The timing was right for making these exquisite Chocolate Frangelico Truffles, as the hubby was scrounging for Oreos in the pantry. I needed a refresher on how to temper chocolate since I hadn’t made these decadent bonbons since 2011!
Chocolate Frangelico Truffles
Next to chocolate chip cookies, I think truffles (especially these chocolate Frangelico truffles) and fudge come in second and third as family favorite treats. Have you ever made truffles? They’re pretty darn easy.
I often roll them in cocoa powder to avoid the challenge of dipping them in melted chocolate. Chopped nuts and coconut are other delicious coatings for what is basically a chilled ball of ganache!
For these dreamy truffles, hot cream infused with some Frangelico, a hazelnut liqueur, was poured over chopped semisweet chocolate. Once the chocolate melted, the mixture was stirred until smooth and chilled before rolling into balls. I left the ganache balls in the refrigerator overnight and saved the chocolate tempering until the next morning.
How to Temper Chocolate
Though it was nearly autumn, our temperatures were the hottest of the year. Not ideal for working with chocolate.

(Collected data entries)
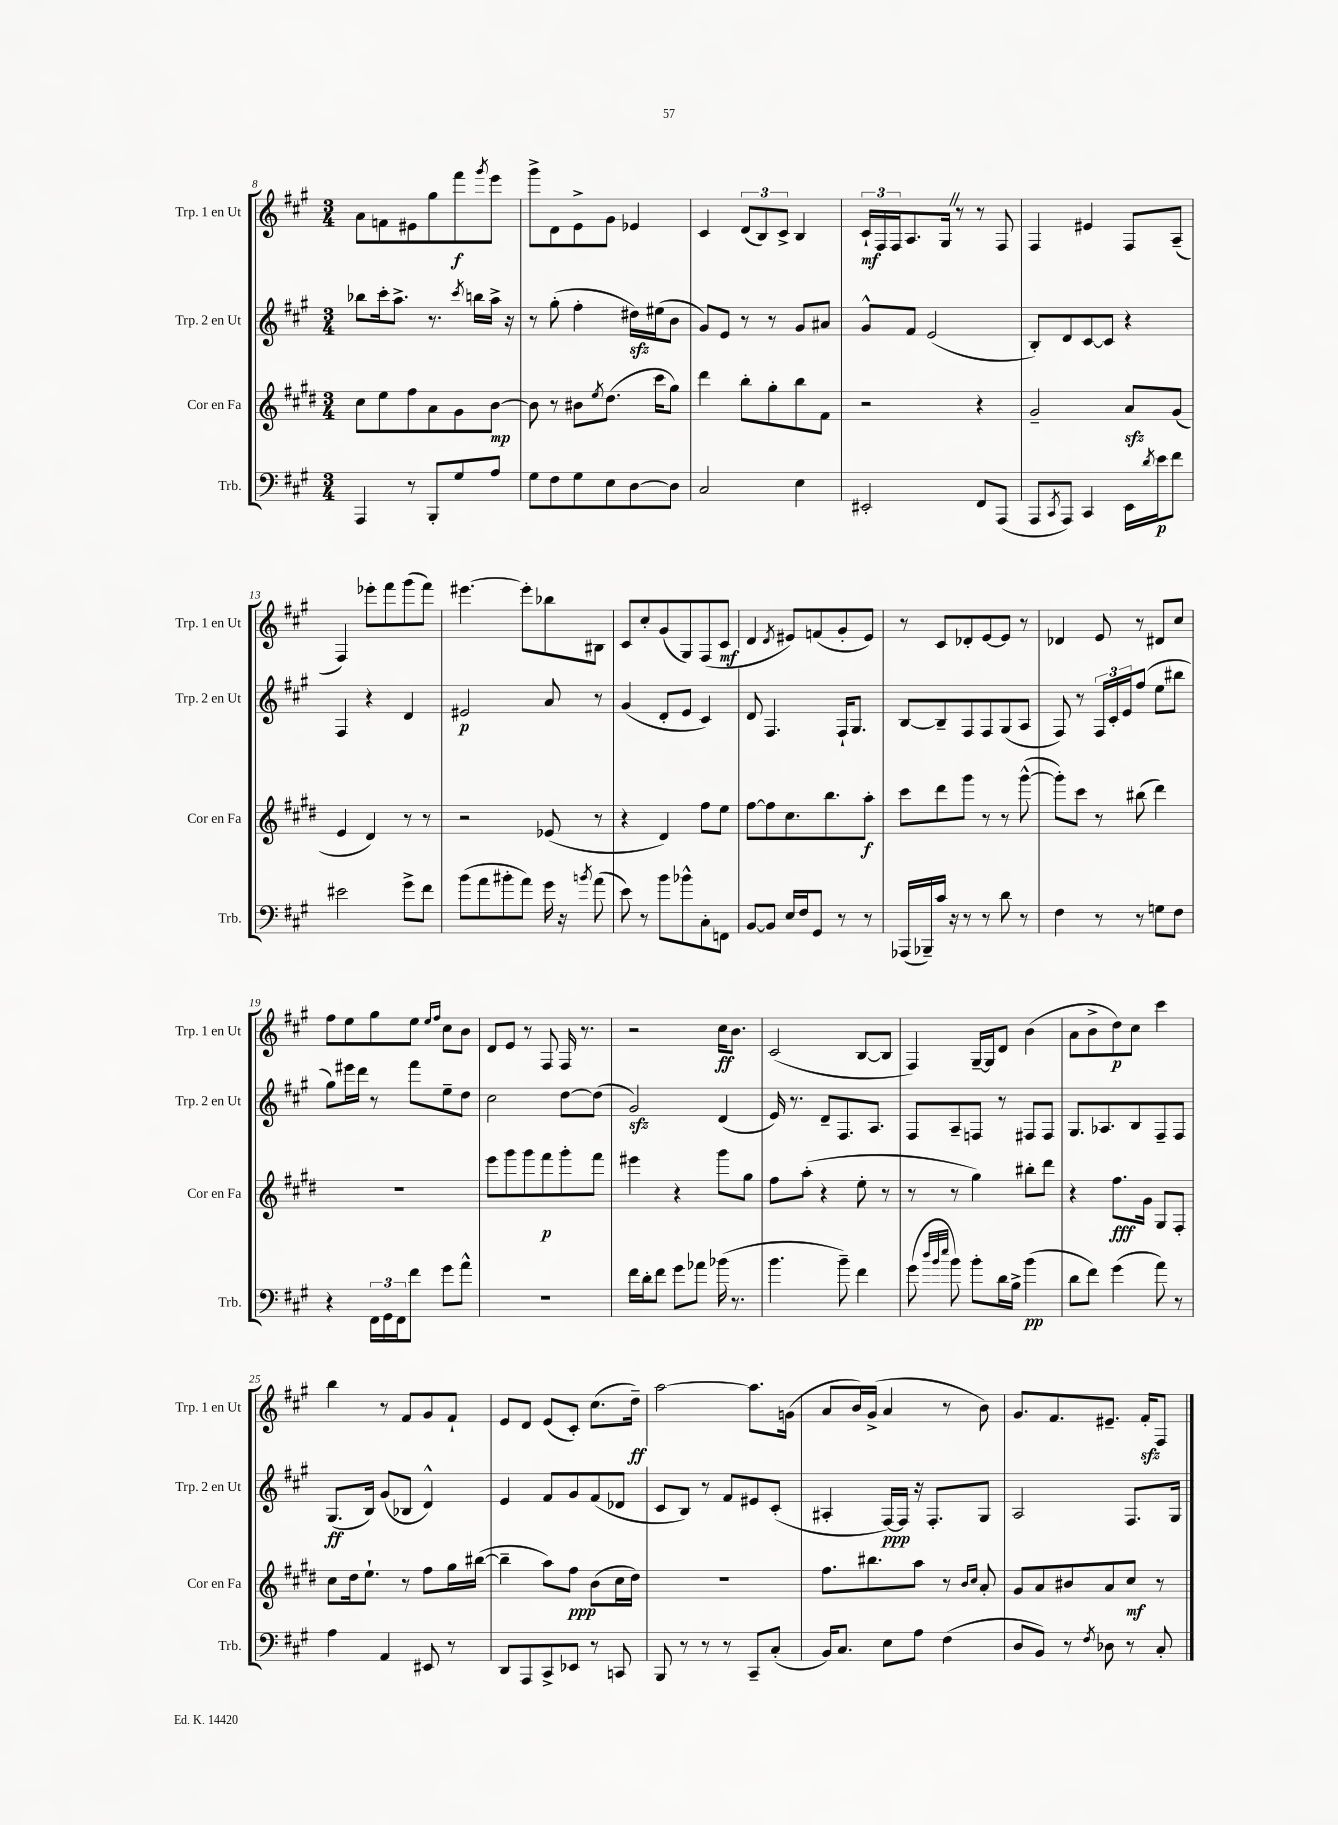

**kern	**kern	**kern	**kern
*staff4	*staff3	*staff2	*staff1
*clefF4	*clefG2	*clefG2	*clefG2
*k[f#c#g#]	*k[f#c#g#d#]	*k[f#c#g#]	*k[f#c#g#]
*M3/4	*M3/4	*M3/4	*M3/4
4AAA/	8cc#\L	8bb-\L	8a\L
.	8ee\	16ccc#'\k	8f\
.	.	8.aa^\J	.
8r	8ff#\	.	8e#\
8BBB'/L	8a\	8.r	8gg#\
8G#/	8g#\	.	8fff#\
.	.	8qccc#/	.
.	.	16bb\LL	.
.	.	.	8qggg#/
8A/J	[8b\J	16aa^\JJ	8eee\J
.	.	16r	.
=	=	=	=
8G#\L	8b\]	8r	8ggg#^\L
8F#\	8r	(8gg#'\	8d\
8G#\	8b#\L	4ff#'\	8e^\
.	8qee/	.	.
8E\	(8.dd#\J	.	8g#\J
[8D\	.	16dd#\LL)	4e-/
.	16ccc#\LK	(16ee#\J	.
8D\]J	8gg#\J)	8b\J	.
=	=	=	=
2C#/	4ddd#\	8g#/L)	4c#/
.	.	8e/J	.
.	8bb'\L	8r	(12d/L
.	.	.	12B/)
.	8gg#'\	8r	.
.	.	.	12c#^/J
4E\	8bb\	8g#/L	4B/
.	8f#\J	8a#/J	.
=	=	=	=
2EE#'/	2r	8g#^^/L	24c#`/LL
.	.	.	24F#/
.	.	.	24F#/J
.	.	8f#/J	8.A/
.	.	(2e/	.
.	.	.	16G#/Jk
.	.	.	8r
8FF#/L	4r	.	8r
(8AAA/J	.	.	8F#/
=	=	=	=
8AAA/L	2g#~/	8B'/L)	4F#/
8qCC#/	.	.	.
8AAA/J)	.	8d/	.
4CC#/	.	[8c#/	4e#/
.	.	8c#/]J	.
16EE\LL	8a/L	4r	8F#/L
8qd/	.	.	.
16e\J	.	.	.
8f#\J	(8g#/J	.	(8A~/J
=	=	=	=
2e#\	4e/	4F#/	4F#/)
.	4d#/)	4r	8eee-'\L
.	.	.	8fff#\
8g#^\L	8r	4d/	(8ggg#\
8f#\J	8r	.	8fff#\J)
=	=	=	=
(8b\L	2r	2e#/	[4.eee#\
8a\	.	.	.
8b#'\	.	.	.
8a\J)	.	.	8eee#'\]L
16g#\	(8e-/	8a/	8bb-\
16r	.	.	.
8qb/	.	.	.
(8a\	8r	8r	8B#\J
=	=	=	=
8e\)	4r	(4g#/	8c#/L
8r	.	.	8cc#'/
8b\L	4d#/)	8d'/L	(8g#/
8b-^^\	.	8e/J	8G#/)
8C#'\	8ff#\L	4c#/)	(8F#/
8FF\J	8ee\J	.	8c#/J
=	=	=	=
[8BB/L	[8ff#\L	8d/	4d/
8BB/]J	8ff#\]	4.F#/	.
.	.	.	8qd/
16E/LL	8.cc#\	.	8e#/L)
16F#/J	.	.	.
8GG#/J	.	.	(8f/
.	8.bb\	.	.
8r	.	16F#`/LK	8g#'/
.	.	8.G#/J	.
8r	8aa'\J	.	8e#/J)
=	=	=	=
(16AAA-/LL	8ccc#\L	[8B/L	8r
16BBB-~/)	.	.	.
16c#/JJ	8ddd#\	8B~/]	8c#/L
16r	.	.	.
8r	8ggg#\J	8F#/	8d-'/
8r	8r	8F#/	[8e/
8d\	8r	(8G#/	8e/]J
8r	([8ggg#^^\	8A/J	8r
=	=	=	=
4F#\	8ggg#'\]L)	8F#/)	4d-/
.	8ccc#\J	8r	.
8r	8r	24F#/LL	8e/
.	.	24c#'/	.
.	.	24e/J	.
8r	(8bb#\	(8ff#/J	8r
8G\L	4ddd#\)	8ee\L	8d#/L
8F#\J	.	8bb#\J	8cc#/J
=	=	=	=
4r	2.r	8gg#\L)	8ff#\L
.	.	16eee#\L	8ee\
.	.	16ddd\JJ	.
24FF#\LL	.	8r	8gg#\
24GG#\	.	.	.
24FF#\J	.	.	.
8f#\J	.	8fff#\L	8ee\J
.	.	.	16qqee/LL
.	.	.	16qqff#/JJ
8g#\L	.	8ee~\	8cc#\L
8a^^\J	.	8dd\J	8b\J
=	=	=	=
2.r	8eee\L	2cc#\	8d/L
.	8ggg#\	.	8e/J
.	8ggg#\	.	8r
.	8fff#\	.	8F#/
.	8ggg#'\	[8dd\L	16F#/
.	.	.	8.r
.	8fff#\J	(8dd\]J	.
=	=	=	=
16f#\LL	4eee#\	2g#/)	2r
16d'\J	.	.	.
8f#\J	.	.	.
8g#\L	4r	.	.
8a-\J	.	.	.
(16b-\	8ggg#\L	(4d/	16cc#\LK
8.r	.	.	8.b\J
.	8gg#\J	.	.
=	=	=	=
4.b\	8ff#\L	16e/)	(2c#/
.	.	8.r	.
.	(8aa'\J	.	.
.	4r	8d~/L	.
8b~\)	.	8.F#/	.
4f#\	8ee'\	.	[8B/L
.	.	8.A/J	.
.	8r	.	8B/]J
=	=	=	=
(8g#\	8r	8F#/L	4F#/)
32qqdd/LLL	.	.	.
32qqb/	.	.	.
32qqee/JJJ	.	.	.
8b\)	8r	8A~/	.
8b'\L	4gg#\)	8F/J	[16G#~/LL
.	.	.	16G#/]J
16d\L	.	8r	8d/J
16B^\JJ	.	.	.
(4b\	8bb#'\L	8F#/L	(4b\
.	8ddd#\J	8F#/J	.
=	=	=	=
8d\L	4r	8.G#/L	8a\L
8f#\J)	.	.	8b^\
.	.	8.A-/	.
(4g#\	8.ff#\L	.	8dd\)
.	.	8B/	8cc#\J
.	16g#\Jk	.	.
8a\)	8G#/L	8F#~/	4ccc#\
8r	8F#'/J	8F#/J	.
=	=	=	=
4A\	8cc#\L	(8.G#/L	4bb\
.	16dd#\k	.	.
.	8.ee`\J	16B/Jk)	.
4AA/	.	(8g#/L	8r
.	8r	8B-/J	8f#/L
8EE#/	8ff#\L	4d^^/)	8g#/
8r	16gg#\L	.	8f#`/J
.	([16bb#\JJ	.	.
=	=	=	=
8DD/L	4bb#~\]	4e/	8e/L
8AAA/	.	.	8d/J
8CC#^/	8aa\L)	8f#/L	(8e/L
8EE-/J	8ff#\J	8g#/	8c#'/J)
8r	(8b\L	(8f#/	(8.cc#\L
8CC/	16cc#\L	8d-/J	.
.	16dd#\JJ)	.	16dd~\Jk)
=	=	=	=
8BBB/	2.r	8c#/L	[2aa\
8r	.	8B/J)	.
8r	.	8r	.
8r	.	8f#/L	.
8CC#~/L	.	8e#/	8.aa\]L
(8C#'/J	.	(8c#'/J	.
.	.	.	(16g\Jk
=	=	=	=
16BB/LK)	8.ff#\L	4A#'/	8a/L
8.C#/J	.	.	.
.	.	.	16b/L)
.	8.bb#\	.	(16g#^/JJ
8E\L	.	[16F#/LL)	4a/
.	.	16F#/]JJ	.
8A\J	8aa\J	16r	.
.	.	8.F#'/L	.
(4F#\	8r	.	8r
.	16qqb/LL	.	.
.	16qqcc#/JJ	.	.
.	8a'/	8G#/J	8b\)
=	=	=	=
8D/L	8g#/L	2A/	8.g#/L
8BB/J)	8a/	.	.
.	.	.	8.f#/
8r	8b#/	.	.
8qF#/	.	.	.
8D-\	8a/	.	8.e#~/J
8r	8cc#/J	8.F#/L	.
.	.	.	16f#'/LK
8C#'/	8r	.	8F#/J
.	.	16G#/Jk	.
==	==	==	==
*-	*-	*-	*-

GOAL —
Using the truffle passage, decide whether each statement agrees with it, and give the words that settle each one: (a) The ganache balls were coated in chocolate on the same day they were rolled. (b) Frangelico is a hazelnut liqueur. (c) The weather was cool when the chocolate was tempered. Work only from the truffle passage.

TASK SOLUTION —
(a) No: "I left the ganache balls in the refrigerator overnight and saved the chocolate tempering until the next morning."
(b) Yes: "Frangelico, a hazelnut liqueur"
(c) No: "our temperatures were the hottest of the year."